Municipality eyes up 4.47 per cent tax rate increase

2018 budget includes start to Highway 9 and 21 work, community projects
Section: 
News

 

By Barb McKay

 

The Municipality of Kincardine is looking at a relatively conservative budget for 2018 with an anticipated tax rate increase of 4.47 per cent.

 

Council held its third budget meeting on Jan. 29 where it debated some of the more costly line items that remained in the draft budget. In the end, council came up with a budget that satisfies a number of community organizations and citizen groups. Although largely decided, the budget has not yet been officially passed. Another meeting has been scheduled for Feb. 13.

 

Council has faced significant pressure from local groups this year to move forward with proposed projects that have been in the queue for several years. It agreed early on in the meeting to build washrooms and a canteen at the Bruce Avenue soccer fields, at an estimated cost of $230,000, and pay for playground equipment in the new Stonehaven Community Park, at a cost of $42,350.

 

In order to pay for those projects, council elected to hold off on establishing a municipal fleet reserve fund, which it had planned to populate this year with an anticipated $500,000 dividend from Bruce Telecom. A portion of the dividend will instead go to those two projects.

 

Councillor Laura Haight urged council to consider saving the remaining half of the dividend as the municipal fleet is aging.

 

“Can the remaining dividend be placed in a good faith reserve for the fleet or are we going to spend that before the night is done?” she asked.

 

As it turned out, council did make plans to spend it.

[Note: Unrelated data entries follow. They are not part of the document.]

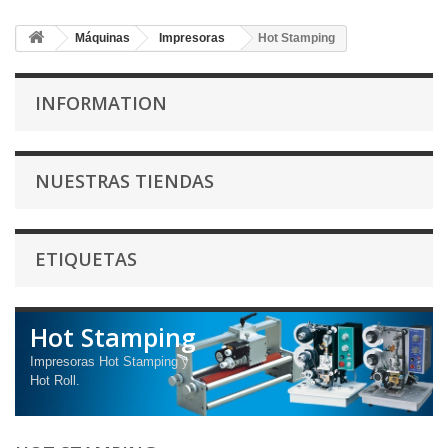
Máquinas
Impresoras
Hot Stamping
INFORMATION
NUESTRAS TIENDAS
ETIQUETAS
Hot Stamping
Impresoras Hot Stamping y
Hot Roll.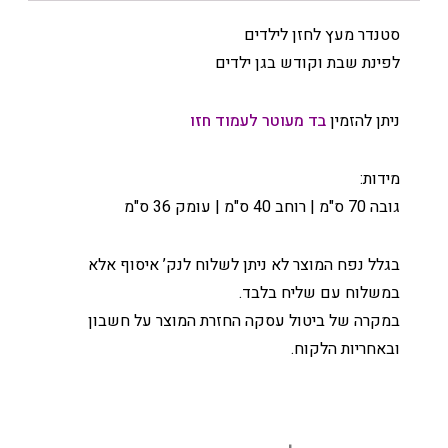
סטנדר מעץ לחזן לילדים
לפינת שבת וקודש בגן ילדים
ניתן להזמין
בד מעוטר לעמוד חזו
מידות:
גובה 70 ס"מ | רוחב 40 ס"מ | עומק 36 ס"מ
בגלל נפח המוצר לא ניתן לשלוח לנק’ איסוף אלא
במשלוח עם שליח בלבד.
במקרה של ביטול עסקה החזרת המוצר על חשבון
ובאחריות הלקוח.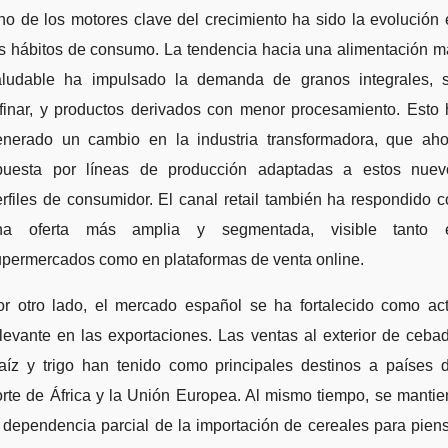
o de los motores clave del crecimiento ha sido la evolución
os hábitos de consumo. La tendencia hacia una alimentación m
aludable ha impulsado la demanda de granos integrales, s
efinar, y productos derivados con menor procesamiento. Esto 
enerado un cambio en la industria transformadora, que aho
puesta por líneas de producción adaptadas a estos nuev
rfiles de consumidor. El canal retail también ha respondido 
na oferta más amplia y segmentada, visible tanto 
upermercados como en plataformas de venta online.
or otro lado, el mercado español se ha fortalecido como act
levante en las exportaciones. Las ventas al exterior de ceba
aíz y trigo han tenido como principales destinos a países d
rte de África y la Unión Europea. Al mismo tiempo, se manti
 dependencia parcial de la importación de cereales para pien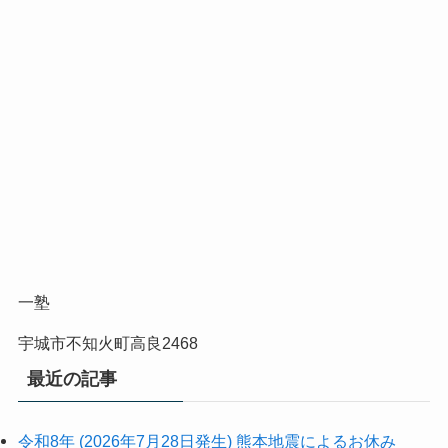
一塾
宇城市不知火町高良2468
最近の記事
令和8年 (2026年7月28日発生) 熊本地震によるお休み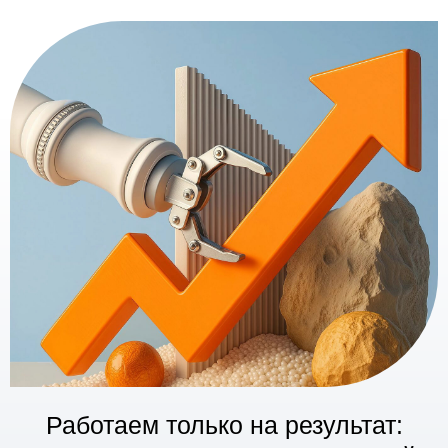
Работаем только на результат:
наш KPI = ваш рост на маркетплейсе
Записаться на консультацию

The remaining $250,000 will be put towards the first phase of work to extend municipal services to the business park at Highways 9 and 21. The servicing project in its entirety is expected to cost $11 million. Council agreed to have the municipality fund the first part of phase one, which involves replacing water and sewer pipes on Russell Street from Scott Street across Highway 21. The municipality will also undertake a study of the pumping station to see if there is enough capacity to accommodate new development in the business park and if upgrades are needed. Work planned for this year is expected to cost $900,000.

 

Mayor Anne Eadie said she would like to see the project at least get underway.

 

“This is the logical place to start,” she said.

 

“I agree,” said Public Works Director Adam Weishar. “One of the first things we need to do is get the services across Highway 21.”

 

He added that all the necessary approvals are in place to start work, with the exception of Ministry of Transportation approval. He said there will be additional environmental assessment work required through each phase of the project, including archeological assessments and stormwater management work, which is typical.

 

Deputy Mayor Jacqueline Faubert said that people have commented that this has been a decade coming, but in reality the environmental assessment approval from the province was only handed down in the fall of last year.

 

It is unclear at this point where the remaining funds will come from to upgrade the municipal services, but assurances were made that it will not be put on the tax rate. Councillor Andrew White asked if there was potential for the municipality to borrow internally, through a water or wastewater reserve, and if there would be savings by doing so.

 

Haight noted that the municipality still has to pay itself interest when borrowing internally. Treasurer Roxana Baumann said there could be some savings but council should be cautious because the municipality needs to have reserves in place for other projects that come up. Kincardine drew from its reserves to pay for upgrades to the Connaught Park pumping station.

 

CAO Sharon Chambers said the municipality has requested to have a delegation meet with the Ontario Minister of Infrastructure at the Ontario Good Roads Association conference in Toronto at the end of this month to talk about infrastructure funding.

 

There were a number of proposed projects that did not make it into this year’s municipal budget. Council agreed there is not enough money available to move forward with the construction of a pavilion in Inverhuron this year, but Councillor Randy Roppel said he would like to see if considered in 2019. The third phase of interior renovations to the Kincardine Arts Centre was also deemed too costly at $465,000, but the leaky roof will be repaired at a cost of $100,000. Funds for that work will be taken out of the Arts Centre reserve fund.

 

While council had considered funding a post-operation noise study of the Armow Wind project at a cost of $80,000, the study was removed from this year’s budget. Municipal staff pointed out a clause in the agreement between the municipality and Armow Wind that indicated that the threat of legal proceedings against the company (which the results of the study could be used for) could put the substantial annual payment from Armow Wind for a community benefit fund at risk.

 

Council agreed to move the new Tiverton community centre project forward by hiring engineers to develop the design for the facility and prepare documents so the project is ready to be put out for tender when financing is available. (For further details see page 9.)

 

Should council pass the 2018 budget with a 4.47 per cent increase to the residential tax rate, households with an average property valued at $244,000 could expect an increase of $67.04 on their tax bill. However, combined with the county and education tax rates, the overall tax rate would sit at 1.52 per cent, which amounts to an increase of $44.09 on the average tax bill.